• Quoted passage
Open FanhaiLu1 opened 4 months ago

FanhaiLu1 commented 4 months ago

Command:

python benchmarks/benchmark_serving.py --tokenizer /home//data/tokenizer.model --num-prompts 300 --dataset-path /home//data/ShareGPT_V3_unfiltered_cleaned_split.json --dataset sharegpt --save-request-outputs

Logs:

File "/home//JetStream/benchmarks/benchmark_serving.py", line 778, in main(parsed_args) File "/home//JetStream/benchmarks/benchmark_serving.py", line 574, in main benchmark_result, request_outputs = asyncio.run( File "/usr/lib/python3.10/asyncio/runners.py", line 44, in run return loop.run_until_complete(main) File "/usr/lib/python3.10/asyncio/base_events.py", line 649, in run_until_complete return future.result() File "/home//JetStream/benchmarks/benchmark_serving.py", line 453, in benchmark metrics = calculate_metrics( File "/home//JetStream/benchmarks/benchmark_serving.py", line 343, in calculate_metrics per_token_latencies.append(outputs[i].latency / output_len) ZeroDivisionError: float division by zero

FanhaiLu1 commented 4 months ago

More logs after skip zero output:

only 2 of 300 had zero length -------- output_len is zero for 238th request -------- output_len is zero for 288th request

JoeZijunZhou commented 4 months ago

Investigating internally.

• Instruction A
According to the benchmark issue thread, how many of the 300 requests had an output length of zero?
• Instruction B
Copy the benchmark issue thread word for word, starting with "only 2 of 300" and going on through "Investigating internally.".

• Dataset extract
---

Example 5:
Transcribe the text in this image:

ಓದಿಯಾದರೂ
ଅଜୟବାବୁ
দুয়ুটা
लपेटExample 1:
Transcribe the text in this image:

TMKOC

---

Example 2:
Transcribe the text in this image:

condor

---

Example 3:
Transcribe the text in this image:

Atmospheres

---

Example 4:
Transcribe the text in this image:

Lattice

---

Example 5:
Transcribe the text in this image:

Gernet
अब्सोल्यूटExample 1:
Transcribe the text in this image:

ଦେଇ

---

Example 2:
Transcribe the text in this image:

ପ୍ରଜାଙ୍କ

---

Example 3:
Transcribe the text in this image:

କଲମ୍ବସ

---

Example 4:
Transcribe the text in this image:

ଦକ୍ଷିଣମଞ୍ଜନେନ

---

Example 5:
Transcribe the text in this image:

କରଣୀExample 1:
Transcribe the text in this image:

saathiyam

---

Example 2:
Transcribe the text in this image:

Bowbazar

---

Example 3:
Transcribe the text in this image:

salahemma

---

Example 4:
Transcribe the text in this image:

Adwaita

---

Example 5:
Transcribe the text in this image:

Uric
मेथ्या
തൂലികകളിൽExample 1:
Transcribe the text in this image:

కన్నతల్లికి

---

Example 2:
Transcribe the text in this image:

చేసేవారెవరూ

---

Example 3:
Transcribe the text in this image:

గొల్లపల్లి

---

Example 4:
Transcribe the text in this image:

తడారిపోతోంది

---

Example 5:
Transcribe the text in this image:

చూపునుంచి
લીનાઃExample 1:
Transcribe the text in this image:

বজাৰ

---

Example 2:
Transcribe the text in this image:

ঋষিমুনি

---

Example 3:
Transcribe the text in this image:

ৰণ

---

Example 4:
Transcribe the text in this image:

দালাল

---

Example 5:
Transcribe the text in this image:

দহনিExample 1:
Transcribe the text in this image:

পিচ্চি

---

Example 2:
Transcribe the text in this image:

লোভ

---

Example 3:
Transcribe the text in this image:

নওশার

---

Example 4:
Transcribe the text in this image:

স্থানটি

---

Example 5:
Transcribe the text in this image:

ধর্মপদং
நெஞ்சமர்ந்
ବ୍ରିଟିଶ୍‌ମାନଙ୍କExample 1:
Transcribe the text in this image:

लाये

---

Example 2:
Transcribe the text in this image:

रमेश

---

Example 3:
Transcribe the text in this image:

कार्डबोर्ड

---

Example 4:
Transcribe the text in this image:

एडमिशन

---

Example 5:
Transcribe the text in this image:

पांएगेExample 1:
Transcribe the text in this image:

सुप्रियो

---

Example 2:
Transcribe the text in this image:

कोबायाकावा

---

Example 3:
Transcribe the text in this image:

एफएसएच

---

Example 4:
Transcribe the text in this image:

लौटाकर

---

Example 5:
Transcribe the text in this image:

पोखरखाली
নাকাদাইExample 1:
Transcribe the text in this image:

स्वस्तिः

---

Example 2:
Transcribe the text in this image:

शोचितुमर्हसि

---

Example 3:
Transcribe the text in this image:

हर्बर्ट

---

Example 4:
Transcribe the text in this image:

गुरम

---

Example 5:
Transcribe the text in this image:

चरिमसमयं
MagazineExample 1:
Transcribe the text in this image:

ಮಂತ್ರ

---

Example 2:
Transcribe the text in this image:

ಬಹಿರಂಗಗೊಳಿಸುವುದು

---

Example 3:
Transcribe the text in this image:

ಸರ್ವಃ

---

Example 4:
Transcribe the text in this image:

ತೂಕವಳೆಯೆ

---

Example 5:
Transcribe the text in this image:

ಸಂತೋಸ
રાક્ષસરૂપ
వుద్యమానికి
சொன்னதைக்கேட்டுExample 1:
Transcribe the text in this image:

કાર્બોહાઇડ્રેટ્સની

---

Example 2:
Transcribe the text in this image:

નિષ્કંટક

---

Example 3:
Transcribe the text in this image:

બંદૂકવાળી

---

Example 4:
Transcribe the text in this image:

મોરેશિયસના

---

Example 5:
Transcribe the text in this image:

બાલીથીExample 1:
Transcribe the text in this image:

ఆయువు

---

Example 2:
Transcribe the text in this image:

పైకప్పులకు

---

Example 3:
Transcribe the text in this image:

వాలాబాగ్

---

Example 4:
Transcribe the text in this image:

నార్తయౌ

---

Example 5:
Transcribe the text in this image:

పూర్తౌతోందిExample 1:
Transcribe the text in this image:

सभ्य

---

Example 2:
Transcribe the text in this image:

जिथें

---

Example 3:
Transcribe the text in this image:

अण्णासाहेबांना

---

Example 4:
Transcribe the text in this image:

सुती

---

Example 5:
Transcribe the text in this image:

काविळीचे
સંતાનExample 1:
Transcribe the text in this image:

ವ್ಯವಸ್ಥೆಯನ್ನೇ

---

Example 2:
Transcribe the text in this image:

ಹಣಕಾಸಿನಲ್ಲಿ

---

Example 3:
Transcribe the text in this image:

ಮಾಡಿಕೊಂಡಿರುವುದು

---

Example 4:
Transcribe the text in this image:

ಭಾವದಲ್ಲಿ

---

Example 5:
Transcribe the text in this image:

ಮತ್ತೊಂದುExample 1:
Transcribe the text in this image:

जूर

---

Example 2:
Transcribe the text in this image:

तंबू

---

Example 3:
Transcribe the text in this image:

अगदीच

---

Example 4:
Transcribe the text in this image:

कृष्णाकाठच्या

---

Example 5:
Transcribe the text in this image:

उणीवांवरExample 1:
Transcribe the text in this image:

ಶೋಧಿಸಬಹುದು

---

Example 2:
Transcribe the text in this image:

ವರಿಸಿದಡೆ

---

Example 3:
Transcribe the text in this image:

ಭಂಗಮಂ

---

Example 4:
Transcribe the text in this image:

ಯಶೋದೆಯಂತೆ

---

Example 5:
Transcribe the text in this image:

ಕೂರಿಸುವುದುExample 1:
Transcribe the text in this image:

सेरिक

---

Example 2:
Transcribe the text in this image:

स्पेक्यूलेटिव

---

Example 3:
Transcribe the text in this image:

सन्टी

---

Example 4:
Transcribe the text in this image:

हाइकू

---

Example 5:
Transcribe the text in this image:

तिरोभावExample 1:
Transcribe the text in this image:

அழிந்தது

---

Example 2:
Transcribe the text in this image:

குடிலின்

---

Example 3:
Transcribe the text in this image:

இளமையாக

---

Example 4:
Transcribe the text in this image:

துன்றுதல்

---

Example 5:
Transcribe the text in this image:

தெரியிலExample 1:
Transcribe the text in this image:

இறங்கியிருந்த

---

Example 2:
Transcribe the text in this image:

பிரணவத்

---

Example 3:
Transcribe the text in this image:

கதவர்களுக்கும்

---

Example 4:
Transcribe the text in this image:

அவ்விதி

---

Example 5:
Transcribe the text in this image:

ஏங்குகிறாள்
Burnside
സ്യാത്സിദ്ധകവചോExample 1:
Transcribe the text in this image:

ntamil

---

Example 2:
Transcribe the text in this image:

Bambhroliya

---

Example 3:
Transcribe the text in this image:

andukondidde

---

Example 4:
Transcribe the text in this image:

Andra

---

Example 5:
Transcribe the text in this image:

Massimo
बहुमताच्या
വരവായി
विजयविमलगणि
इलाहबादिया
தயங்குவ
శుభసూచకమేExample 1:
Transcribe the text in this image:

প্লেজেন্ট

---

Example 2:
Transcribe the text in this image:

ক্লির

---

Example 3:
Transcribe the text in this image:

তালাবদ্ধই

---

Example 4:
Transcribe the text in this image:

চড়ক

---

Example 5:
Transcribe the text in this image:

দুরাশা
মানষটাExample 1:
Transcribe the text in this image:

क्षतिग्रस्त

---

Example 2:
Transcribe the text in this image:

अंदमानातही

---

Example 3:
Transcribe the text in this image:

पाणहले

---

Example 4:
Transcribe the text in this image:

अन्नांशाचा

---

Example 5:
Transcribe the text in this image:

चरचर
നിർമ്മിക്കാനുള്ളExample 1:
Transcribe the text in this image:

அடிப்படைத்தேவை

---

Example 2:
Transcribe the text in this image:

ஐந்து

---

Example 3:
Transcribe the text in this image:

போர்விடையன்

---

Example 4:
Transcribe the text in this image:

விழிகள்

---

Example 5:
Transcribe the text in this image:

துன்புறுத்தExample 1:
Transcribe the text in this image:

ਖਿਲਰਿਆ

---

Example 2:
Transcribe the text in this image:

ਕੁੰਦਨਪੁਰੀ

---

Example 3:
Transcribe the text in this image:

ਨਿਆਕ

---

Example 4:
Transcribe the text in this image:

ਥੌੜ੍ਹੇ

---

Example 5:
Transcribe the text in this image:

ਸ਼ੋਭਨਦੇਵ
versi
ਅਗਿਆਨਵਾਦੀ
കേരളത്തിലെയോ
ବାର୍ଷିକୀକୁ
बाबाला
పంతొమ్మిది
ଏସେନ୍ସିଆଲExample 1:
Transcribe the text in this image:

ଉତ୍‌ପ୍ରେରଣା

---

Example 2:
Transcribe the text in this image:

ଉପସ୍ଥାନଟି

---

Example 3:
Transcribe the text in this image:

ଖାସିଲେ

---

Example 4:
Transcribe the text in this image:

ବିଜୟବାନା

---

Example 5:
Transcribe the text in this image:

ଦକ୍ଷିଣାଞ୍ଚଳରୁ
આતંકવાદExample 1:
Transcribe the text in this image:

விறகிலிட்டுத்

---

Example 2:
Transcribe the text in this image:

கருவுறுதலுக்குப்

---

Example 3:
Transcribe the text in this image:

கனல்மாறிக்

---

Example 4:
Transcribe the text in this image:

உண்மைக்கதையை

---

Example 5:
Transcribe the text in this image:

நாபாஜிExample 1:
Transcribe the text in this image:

• Correct result A
Two: the 238th and the 288th requests.

• Correct result B
only 2 of 300 had zero length -------- output_len is zero for 238th request -------- output_len is zero for 288th request

JoeZijunZhou commented 4 months ago

Investigating internally.